▸ **Set exercise**
Copy out the lines of the entries below without any change, starting with the line that contains "family: Hesperiidae" and going on through the line that contains "scientific name: Leptotes marina", with both of those lines included.

▸ **Stored items from a collection**
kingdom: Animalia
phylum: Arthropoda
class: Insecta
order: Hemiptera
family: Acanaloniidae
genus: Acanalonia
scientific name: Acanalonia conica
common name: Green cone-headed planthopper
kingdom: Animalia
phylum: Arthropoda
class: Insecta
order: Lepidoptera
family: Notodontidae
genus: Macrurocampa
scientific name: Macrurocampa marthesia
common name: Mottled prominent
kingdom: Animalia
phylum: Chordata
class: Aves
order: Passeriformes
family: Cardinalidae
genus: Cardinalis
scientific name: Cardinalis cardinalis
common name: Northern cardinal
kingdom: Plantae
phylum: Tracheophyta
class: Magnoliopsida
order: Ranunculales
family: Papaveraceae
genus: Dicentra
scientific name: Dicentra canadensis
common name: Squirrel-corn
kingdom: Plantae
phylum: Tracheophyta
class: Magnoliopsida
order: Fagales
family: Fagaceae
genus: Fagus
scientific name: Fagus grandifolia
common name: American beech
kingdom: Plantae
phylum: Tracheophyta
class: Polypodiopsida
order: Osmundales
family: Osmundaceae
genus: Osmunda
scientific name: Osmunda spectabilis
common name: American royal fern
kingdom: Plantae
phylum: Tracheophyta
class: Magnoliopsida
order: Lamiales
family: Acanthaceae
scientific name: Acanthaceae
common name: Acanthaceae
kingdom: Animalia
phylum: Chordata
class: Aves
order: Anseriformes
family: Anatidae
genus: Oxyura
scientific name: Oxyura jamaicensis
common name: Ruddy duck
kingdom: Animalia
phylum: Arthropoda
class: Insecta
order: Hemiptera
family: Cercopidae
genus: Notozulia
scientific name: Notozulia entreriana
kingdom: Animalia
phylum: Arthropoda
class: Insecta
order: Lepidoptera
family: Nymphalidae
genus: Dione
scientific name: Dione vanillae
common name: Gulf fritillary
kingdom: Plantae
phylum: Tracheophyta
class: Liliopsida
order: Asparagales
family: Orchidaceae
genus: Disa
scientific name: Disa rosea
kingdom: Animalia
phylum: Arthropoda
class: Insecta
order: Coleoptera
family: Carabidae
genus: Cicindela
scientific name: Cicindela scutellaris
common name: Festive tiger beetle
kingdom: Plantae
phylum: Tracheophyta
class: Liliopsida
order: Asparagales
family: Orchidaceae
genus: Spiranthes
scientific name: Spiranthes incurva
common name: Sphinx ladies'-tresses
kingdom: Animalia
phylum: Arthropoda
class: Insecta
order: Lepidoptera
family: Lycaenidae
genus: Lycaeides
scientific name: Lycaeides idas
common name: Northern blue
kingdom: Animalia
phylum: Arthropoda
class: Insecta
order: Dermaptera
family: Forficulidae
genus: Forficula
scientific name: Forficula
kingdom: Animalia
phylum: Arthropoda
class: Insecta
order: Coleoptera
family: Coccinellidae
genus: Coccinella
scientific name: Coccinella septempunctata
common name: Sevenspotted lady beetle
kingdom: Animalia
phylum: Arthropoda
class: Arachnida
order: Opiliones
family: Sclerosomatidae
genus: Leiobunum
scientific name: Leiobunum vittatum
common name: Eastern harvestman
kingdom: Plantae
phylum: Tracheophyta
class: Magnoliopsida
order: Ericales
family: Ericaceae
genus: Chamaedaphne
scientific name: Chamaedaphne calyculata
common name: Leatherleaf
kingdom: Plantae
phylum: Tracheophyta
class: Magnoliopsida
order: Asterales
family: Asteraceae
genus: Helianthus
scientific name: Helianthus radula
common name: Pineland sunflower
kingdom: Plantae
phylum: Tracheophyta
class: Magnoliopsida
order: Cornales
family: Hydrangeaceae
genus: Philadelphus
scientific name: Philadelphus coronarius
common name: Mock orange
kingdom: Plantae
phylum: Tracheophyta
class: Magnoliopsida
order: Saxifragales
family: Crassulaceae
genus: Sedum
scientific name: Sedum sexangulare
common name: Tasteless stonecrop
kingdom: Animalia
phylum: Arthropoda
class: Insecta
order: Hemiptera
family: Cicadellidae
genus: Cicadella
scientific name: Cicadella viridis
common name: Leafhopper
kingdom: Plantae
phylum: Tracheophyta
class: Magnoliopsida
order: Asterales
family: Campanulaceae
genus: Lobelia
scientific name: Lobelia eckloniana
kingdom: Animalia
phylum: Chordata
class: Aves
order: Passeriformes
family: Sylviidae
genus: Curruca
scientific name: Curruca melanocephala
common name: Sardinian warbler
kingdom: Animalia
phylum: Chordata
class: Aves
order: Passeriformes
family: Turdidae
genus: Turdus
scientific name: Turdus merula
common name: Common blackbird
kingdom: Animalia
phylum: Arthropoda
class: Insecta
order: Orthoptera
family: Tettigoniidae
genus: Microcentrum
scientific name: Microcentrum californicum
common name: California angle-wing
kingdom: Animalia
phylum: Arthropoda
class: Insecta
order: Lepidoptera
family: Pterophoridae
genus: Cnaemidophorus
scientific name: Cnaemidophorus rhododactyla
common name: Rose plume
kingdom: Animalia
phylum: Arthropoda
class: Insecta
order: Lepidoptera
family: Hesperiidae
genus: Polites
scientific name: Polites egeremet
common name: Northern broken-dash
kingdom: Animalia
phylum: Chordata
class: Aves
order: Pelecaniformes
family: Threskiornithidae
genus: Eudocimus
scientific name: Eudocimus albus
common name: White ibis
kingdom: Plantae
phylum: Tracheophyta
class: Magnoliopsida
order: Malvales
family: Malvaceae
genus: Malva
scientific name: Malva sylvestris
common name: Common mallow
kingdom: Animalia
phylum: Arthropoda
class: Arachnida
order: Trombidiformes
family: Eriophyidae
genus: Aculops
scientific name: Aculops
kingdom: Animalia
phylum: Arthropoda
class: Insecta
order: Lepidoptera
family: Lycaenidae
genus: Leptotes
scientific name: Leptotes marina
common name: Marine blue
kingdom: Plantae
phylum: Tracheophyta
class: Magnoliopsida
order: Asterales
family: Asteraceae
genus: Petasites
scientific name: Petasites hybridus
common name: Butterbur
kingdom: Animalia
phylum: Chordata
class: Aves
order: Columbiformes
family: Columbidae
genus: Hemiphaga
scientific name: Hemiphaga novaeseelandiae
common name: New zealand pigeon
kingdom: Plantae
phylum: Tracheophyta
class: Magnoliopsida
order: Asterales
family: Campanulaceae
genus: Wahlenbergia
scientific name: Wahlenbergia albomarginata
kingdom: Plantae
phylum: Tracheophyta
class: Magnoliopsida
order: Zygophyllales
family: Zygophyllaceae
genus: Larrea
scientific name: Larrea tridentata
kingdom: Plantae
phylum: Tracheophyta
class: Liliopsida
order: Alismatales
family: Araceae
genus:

▸ **Solution**
family: Hesperiidae
genus: Polites
scientific name: Polites egeremet
common name: Northern broken-dash
kingdom: Animalia
phylum: Chordata
class: Aves
order: Pelecaniformes
family: Threskiornithidae
genus: Eudocimus
scientific name: Eudocimus albus
common name: White ibis
kingdom: Plantae
phylum: Tracheophyta
class: Magnoliopsida
order: Malvales
family: Malvaceae
genus: Malva
scientific name: Malva sylvestris
common name: Common mallow
kingdom: Animalia
phylum: Arthropoda
class: Arachnida
order: Trombidiformes
family: Eriophyidae
genus: Aculops
scientific name: Aculops
kingdom: Animalia
phylum: Arthropoda
class: Insecta
order: Lepidoptera
family: Lycaenidae
genus: Leptotes
scientific name: Leptotes marina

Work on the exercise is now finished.